(Page-level text extractions)
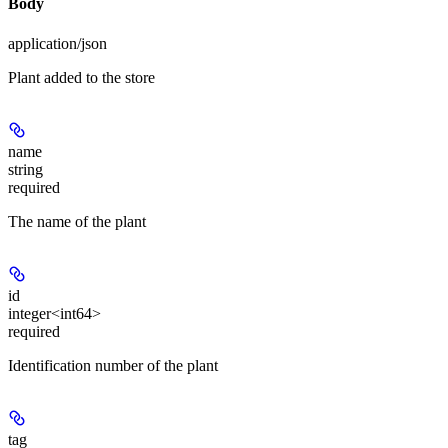
Body
application/json
Plant added to the store
name
string
required
The name of the plant
id
integer<int64>
required
Identification number of the plant
tag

__What is needed__.
Copy out the data above exactly, except the pictures.

__Response area__.
Body
application/json
Plant added to the store
name
string
required
The name of the plant
id
integer<int64>
required
Identification number of the plant
tag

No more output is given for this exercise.